#### [Exercise goal]
Could you filter the listing for lines with the word "labels" and return them?

#### [The data]
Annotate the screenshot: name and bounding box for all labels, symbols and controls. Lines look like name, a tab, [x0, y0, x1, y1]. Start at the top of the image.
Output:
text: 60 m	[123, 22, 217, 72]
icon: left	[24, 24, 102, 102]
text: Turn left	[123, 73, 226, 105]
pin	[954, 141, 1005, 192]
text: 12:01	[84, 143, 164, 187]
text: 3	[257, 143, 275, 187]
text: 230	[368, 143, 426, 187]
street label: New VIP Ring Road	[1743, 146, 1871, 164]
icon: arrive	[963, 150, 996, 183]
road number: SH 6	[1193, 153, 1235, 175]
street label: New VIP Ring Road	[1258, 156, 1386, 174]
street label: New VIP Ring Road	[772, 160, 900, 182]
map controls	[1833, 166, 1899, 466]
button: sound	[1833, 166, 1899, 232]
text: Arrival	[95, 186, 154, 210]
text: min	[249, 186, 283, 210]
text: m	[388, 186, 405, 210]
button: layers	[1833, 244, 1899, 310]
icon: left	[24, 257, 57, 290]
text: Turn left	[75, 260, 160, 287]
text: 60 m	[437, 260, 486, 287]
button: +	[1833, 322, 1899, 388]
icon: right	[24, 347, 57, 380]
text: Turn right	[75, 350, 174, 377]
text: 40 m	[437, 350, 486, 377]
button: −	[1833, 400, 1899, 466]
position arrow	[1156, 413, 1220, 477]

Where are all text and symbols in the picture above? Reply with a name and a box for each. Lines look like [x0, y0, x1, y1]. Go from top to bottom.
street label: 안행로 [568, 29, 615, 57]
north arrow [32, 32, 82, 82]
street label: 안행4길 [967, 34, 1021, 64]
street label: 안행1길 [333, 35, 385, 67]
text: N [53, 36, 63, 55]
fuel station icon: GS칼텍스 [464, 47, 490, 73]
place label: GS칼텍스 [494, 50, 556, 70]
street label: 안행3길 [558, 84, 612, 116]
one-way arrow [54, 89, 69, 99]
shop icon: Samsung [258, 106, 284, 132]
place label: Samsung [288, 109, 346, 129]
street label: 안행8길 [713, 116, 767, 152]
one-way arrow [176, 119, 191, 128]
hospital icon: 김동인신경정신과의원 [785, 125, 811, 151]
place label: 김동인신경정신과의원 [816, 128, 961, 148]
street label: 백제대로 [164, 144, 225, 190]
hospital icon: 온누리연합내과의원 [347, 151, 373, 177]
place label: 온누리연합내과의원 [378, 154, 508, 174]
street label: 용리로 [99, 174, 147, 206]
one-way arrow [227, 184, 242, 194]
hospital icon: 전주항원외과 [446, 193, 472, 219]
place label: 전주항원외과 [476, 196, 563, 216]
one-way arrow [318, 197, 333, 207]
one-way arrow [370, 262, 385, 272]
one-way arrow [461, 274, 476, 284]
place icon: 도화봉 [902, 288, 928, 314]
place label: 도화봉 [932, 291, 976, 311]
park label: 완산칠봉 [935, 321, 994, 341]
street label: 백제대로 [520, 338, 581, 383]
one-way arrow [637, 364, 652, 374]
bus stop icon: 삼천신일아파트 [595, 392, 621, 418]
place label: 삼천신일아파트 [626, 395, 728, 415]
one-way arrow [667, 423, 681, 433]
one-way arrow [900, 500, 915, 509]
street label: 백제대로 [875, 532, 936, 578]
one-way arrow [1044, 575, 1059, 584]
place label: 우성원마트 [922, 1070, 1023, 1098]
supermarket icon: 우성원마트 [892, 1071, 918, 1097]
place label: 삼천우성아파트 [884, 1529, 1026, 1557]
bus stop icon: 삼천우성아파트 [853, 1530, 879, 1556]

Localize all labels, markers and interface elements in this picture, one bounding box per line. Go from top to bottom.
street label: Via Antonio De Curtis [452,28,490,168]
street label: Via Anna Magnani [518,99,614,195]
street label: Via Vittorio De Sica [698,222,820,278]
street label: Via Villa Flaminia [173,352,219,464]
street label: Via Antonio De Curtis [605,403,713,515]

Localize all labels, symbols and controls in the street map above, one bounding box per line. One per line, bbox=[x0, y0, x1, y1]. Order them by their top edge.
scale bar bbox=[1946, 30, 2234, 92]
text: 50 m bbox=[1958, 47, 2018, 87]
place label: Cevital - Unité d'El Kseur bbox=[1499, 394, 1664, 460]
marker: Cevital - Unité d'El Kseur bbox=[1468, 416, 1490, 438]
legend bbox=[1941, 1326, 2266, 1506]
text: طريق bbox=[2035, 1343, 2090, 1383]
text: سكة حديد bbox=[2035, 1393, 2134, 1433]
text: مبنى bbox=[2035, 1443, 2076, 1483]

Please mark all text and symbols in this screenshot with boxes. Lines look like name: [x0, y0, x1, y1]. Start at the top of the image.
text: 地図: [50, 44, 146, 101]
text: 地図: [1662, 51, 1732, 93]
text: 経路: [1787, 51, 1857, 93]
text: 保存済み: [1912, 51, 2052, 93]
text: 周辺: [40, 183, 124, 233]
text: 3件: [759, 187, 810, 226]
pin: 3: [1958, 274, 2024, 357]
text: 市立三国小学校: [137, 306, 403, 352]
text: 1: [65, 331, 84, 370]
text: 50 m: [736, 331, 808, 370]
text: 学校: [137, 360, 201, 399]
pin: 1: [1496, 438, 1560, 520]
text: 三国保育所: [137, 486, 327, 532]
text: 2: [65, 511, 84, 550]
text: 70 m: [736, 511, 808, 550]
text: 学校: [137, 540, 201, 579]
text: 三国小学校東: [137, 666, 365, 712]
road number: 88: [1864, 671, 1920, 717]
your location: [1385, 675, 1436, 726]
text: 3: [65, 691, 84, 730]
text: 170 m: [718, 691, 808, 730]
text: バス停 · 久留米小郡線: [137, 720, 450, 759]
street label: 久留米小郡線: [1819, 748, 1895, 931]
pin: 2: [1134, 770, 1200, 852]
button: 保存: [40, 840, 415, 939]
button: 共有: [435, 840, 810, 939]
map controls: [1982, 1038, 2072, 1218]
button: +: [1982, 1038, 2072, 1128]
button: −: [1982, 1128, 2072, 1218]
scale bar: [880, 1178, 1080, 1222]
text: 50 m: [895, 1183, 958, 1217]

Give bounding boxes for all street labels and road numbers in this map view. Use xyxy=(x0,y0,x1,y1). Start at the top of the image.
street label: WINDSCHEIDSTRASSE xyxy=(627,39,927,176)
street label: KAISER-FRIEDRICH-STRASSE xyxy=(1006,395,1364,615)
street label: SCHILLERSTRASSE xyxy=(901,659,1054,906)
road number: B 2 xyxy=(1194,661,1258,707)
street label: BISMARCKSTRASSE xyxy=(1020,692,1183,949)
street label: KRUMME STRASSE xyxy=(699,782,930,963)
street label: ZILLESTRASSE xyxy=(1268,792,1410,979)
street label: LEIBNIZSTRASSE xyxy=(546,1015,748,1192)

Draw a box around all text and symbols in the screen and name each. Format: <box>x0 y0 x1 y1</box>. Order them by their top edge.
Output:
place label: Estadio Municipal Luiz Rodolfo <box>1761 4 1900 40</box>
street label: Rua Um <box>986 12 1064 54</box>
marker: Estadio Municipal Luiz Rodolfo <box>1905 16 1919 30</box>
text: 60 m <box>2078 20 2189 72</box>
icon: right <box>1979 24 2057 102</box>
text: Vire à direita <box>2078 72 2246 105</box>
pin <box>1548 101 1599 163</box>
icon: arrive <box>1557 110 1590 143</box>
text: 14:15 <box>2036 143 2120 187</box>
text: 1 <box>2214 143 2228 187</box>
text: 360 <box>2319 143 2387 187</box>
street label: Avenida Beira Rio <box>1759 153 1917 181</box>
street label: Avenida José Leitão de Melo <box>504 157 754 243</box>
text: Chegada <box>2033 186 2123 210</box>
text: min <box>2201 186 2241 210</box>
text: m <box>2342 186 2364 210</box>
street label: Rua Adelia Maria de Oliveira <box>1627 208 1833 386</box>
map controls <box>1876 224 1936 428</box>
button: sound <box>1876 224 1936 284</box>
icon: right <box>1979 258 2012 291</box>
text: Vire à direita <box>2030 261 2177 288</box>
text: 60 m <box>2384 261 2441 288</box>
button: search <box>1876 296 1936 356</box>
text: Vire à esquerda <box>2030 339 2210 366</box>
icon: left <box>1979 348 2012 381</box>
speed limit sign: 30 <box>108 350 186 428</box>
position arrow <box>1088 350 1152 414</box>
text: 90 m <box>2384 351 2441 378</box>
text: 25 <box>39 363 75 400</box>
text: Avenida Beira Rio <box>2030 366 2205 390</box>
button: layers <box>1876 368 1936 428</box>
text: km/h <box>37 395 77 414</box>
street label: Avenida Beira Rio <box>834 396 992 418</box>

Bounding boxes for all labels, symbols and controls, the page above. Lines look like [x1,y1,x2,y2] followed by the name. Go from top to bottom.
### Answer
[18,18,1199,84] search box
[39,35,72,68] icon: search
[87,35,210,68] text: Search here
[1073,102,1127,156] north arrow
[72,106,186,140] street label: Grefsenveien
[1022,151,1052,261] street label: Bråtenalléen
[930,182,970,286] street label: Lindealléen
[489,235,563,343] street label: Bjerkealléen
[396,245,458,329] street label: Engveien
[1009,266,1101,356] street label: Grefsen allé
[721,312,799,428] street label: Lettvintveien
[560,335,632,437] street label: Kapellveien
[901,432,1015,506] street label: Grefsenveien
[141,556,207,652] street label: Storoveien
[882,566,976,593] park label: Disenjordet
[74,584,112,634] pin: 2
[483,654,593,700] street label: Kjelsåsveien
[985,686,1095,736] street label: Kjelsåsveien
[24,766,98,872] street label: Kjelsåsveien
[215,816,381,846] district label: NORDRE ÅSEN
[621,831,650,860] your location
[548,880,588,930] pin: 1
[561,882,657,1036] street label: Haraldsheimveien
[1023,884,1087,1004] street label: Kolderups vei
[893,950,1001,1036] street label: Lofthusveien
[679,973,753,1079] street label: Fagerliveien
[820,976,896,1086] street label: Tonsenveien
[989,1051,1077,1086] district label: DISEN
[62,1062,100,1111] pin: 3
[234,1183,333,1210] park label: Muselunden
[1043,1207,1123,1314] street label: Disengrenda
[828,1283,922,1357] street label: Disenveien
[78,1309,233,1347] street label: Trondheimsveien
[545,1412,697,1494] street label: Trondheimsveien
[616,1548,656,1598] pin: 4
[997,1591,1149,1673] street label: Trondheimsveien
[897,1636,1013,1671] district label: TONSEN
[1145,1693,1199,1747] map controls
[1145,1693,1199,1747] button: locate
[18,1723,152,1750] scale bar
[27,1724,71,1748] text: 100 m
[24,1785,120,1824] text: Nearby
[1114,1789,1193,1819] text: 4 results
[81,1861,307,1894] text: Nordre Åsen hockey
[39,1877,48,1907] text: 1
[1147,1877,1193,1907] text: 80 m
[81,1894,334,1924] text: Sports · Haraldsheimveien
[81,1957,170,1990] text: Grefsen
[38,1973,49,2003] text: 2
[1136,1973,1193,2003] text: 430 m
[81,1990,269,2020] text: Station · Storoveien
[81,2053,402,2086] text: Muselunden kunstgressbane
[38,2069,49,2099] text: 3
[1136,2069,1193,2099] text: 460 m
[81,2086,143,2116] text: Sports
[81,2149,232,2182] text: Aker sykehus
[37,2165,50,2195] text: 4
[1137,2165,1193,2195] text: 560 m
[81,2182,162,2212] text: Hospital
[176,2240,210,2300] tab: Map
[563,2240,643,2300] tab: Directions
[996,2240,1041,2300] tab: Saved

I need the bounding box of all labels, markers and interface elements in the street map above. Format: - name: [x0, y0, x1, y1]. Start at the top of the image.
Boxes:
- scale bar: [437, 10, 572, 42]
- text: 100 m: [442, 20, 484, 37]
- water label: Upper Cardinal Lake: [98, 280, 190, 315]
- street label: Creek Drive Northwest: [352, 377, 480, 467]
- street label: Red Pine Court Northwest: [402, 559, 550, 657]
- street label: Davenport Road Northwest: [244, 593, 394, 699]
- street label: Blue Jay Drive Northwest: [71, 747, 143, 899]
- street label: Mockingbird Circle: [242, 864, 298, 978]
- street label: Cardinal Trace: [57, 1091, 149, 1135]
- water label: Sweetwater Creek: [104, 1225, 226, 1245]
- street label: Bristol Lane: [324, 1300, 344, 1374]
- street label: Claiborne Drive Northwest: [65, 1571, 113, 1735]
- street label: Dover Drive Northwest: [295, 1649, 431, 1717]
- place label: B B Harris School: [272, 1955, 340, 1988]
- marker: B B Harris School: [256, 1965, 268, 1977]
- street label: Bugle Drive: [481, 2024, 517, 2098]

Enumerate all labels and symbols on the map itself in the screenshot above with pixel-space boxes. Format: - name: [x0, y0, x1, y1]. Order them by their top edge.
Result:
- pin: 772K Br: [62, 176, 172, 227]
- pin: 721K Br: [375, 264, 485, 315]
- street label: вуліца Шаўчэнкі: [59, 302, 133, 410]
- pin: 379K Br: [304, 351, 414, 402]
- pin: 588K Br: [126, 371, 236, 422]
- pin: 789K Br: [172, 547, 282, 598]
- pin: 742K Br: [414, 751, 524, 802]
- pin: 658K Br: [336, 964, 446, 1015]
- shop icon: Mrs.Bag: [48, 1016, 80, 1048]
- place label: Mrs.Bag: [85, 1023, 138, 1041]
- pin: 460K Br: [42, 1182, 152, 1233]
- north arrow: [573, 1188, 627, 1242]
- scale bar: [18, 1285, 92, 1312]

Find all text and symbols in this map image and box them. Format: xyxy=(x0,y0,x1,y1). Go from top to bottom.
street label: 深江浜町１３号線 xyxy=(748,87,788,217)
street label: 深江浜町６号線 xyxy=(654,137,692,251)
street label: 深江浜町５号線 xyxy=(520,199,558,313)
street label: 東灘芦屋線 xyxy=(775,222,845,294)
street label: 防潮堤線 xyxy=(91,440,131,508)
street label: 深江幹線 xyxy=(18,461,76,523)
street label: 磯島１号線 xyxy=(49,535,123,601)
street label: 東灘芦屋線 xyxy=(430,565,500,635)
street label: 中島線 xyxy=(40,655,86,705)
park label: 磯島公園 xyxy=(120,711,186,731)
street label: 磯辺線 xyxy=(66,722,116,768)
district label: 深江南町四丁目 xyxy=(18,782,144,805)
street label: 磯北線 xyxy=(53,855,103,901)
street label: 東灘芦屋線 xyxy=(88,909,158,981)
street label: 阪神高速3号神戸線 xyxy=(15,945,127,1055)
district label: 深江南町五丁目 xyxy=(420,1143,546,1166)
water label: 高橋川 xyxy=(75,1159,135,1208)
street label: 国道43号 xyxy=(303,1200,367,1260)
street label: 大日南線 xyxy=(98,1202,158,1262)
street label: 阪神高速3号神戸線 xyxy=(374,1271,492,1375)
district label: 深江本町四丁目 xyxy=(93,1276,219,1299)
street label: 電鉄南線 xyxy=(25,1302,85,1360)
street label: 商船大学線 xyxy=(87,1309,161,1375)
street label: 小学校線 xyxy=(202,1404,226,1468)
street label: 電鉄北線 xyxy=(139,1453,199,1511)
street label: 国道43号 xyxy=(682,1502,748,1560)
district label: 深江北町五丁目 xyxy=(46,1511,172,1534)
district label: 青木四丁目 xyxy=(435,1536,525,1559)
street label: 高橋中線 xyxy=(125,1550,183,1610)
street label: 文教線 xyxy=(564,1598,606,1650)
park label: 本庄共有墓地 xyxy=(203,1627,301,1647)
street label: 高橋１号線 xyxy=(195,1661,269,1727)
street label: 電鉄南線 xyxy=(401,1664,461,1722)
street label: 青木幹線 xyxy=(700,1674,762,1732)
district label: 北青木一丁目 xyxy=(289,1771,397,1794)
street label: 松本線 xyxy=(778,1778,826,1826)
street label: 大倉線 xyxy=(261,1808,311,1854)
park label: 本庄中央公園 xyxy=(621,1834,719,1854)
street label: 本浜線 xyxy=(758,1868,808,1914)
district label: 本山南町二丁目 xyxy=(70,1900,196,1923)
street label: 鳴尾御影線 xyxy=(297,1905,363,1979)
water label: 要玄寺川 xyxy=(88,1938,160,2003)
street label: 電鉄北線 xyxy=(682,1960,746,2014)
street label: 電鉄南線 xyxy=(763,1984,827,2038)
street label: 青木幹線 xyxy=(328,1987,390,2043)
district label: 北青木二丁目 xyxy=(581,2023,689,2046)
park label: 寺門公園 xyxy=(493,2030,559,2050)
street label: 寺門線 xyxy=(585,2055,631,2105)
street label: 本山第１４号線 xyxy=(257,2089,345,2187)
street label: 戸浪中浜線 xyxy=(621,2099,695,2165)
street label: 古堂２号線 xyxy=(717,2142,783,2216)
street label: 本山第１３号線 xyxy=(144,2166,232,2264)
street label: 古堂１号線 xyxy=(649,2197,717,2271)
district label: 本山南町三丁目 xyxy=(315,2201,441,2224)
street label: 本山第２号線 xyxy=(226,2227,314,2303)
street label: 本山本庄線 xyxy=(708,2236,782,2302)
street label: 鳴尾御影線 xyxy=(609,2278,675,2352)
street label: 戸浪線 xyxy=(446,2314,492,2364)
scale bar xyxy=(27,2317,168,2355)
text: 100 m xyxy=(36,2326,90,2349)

#### [Output of the task]
Annotate the screenshot: name and bounding box for all labels, symbols and controls. Lines look like name, a tab, [x0, y0, x1, y1]. Start at the top of the image.
Localize all labels, markers and interface elements in this picture, one bounding box per line. Go from top to bottom.
Localize all labels, symbols and controls in the street map above, one bounding box per line. One per line, bbox=[x0, y0, x1, y1]. Order them by their top edge.
Give bounding boxes for all street labels and road numbers in this map view. Use xyxy=(x0,y0,x1,y1). Start at the top of the image.
Bounding boxes for all labels, symbols and controls, the page above. Lines look like [x1,y1,x2,y2] followed by the name. Go from top to bottom.
I need the bounding box of all labels, markers and interface elements in the street map above. Format: - name: [x0, y0, x1, y1]. Start at the top of the image.
Enumerate all labels and symbols on the map itself in the screenshot above with pixel-space boxes. Format: - name: [x0, y0, x1, y1]. Order them by their top edge.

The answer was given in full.